# Material for this exercise:
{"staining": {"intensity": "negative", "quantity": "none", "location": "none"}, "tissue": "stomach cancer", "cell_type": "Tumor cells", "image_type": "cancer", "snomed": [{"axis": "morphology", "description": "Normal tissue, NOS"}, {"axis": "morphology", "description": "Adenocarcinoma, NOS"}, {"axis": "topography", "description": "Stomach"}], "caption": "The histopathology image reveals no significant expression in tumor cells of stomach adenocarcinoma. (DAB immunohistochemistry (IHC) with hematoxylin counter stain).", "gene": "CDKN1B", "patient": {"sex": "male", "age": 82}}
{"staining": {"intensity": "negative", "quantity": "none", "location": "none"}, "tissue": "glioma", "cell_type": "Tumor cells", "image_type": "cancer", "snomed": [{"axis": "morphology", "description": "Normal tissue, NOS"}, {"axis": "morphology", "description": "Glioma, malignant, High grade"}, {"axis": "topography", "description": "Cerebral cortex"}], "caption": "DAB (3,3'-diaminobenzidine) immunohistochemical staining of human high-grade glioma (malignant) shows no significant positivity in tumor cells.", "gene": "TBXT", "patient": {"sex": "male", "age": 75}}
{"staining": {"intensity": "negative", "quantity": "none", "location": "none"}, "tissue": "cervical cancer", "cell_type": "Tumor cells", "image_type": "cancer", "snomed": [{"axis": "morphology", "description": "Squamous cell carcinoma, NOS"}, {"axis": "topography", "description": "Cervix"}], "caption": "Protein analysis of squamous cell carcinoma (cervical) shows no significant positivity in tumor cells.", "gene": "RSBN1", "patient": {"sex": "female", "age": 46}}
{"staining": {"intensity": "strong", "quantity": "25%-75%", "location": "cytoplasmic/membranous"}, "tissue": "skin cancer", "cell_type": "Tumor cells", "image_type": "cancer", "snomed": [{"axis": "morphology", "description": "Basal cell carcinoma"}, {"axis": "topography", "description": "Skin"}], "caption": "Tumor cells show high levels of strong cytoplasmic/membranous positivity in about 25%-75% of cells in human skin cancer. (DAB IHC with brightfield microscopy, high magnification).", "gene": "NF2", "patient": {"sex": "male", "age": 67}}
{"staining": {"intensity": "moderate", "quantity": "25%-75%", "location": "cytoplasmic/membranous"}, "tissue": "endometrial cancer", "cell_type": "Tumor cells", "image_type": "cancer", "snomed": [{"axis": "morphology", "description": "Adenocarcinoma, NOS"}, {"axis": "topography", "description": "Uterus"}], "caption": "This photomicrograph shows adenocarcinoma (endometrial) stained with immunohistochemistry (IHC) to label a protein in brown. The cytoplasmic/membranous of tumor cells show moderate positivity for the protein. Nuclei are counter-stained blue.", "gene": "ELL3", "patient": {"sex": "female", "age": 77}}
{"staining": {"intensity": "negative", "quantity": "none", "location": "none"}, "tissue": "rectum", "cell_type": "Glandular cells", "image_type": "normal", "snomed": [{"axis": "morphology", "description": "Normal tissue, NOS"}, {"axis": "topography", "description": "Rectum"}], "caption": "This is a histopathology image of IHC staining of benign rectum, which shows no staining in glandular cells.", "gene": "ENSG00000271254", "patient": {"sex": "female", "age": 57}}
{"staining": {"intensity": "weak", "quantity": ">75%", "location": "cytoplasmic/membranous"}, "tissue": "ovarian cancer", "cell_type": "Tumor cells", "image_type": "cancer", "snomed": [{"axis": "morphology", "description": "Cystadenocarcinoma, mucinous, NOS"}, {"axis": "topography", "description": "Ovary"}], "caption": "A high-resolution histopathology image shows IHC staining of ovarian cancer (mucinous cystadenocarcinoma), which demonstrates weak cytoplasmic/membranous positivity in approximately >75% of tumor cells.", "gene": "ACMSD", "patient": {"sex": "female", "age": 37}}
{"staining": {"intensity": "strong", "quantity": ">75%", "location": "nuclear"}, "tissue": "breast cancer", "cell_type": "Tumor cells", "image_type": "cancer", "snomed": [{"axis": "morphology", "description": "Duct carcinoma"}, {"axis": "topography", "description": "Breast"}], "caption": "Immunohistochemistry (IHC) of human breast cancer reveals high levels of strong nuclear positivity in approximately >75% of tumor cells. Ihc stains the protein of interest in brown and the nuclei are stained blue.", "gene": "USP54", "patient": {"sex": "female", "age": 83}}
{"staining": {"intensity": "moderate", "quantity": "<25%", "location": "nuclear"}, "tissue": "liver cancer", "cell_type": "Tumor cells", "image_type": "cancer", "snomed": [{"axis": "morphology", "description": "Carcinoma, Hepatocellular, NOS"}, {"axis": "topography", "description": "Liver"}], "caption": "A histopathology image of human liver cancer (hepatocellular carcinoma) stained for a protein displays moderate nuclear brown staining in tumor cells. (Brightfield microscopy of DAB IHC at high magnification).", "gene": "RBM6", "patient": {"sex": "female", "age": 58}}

# About this exercise:
All that is wanted is a faithful reproduction of the line above with "photomicrograph shows adenocarcinoma", the line with "is a histopathology", and every line in between.

# Answer space:
{"staining": {"intensity": "moderate", "quantity": "25%-75%", "location": "cytoplasmic/membranous"}, "tissue": "endometrial cancer", "cell_type": "Tumor cells", "image_type": "cancer", "snomed": [{"axis": "morphology", "description": "Adenocarcinoma, NOS"}, {"axis": "topography", "description": "Uterus"}], "caption": "This photomicrograph shows adenocarcinoma (endometrial) stained with immunohistochemistry (IHC) to label a protein in brown. The cytoplasmic/membranous of tumor cells show moderate positivity for the protein. Nuclei are counter-stained blue.", "gene": "ELL3", "patient": {"sex": "female", "age": 77}}
{"staining": {"intensity": "negative", "quantity": "none", "location": "none"}, "tissue": "rectum", "cell_type": "Glandular cells", "image_type": "normal", "snomed": [{"axis": "morphology", "description": "Normal tissue, NOS"}, {"axis": "topography", "description": "Rectum"}], "caption": "This is a histopathology image of IHC staining of benign rectum, which shows no staining in glandular cells.", "gene": "ENSG00000271254", "patient": {"sex": "female", "age": 57}}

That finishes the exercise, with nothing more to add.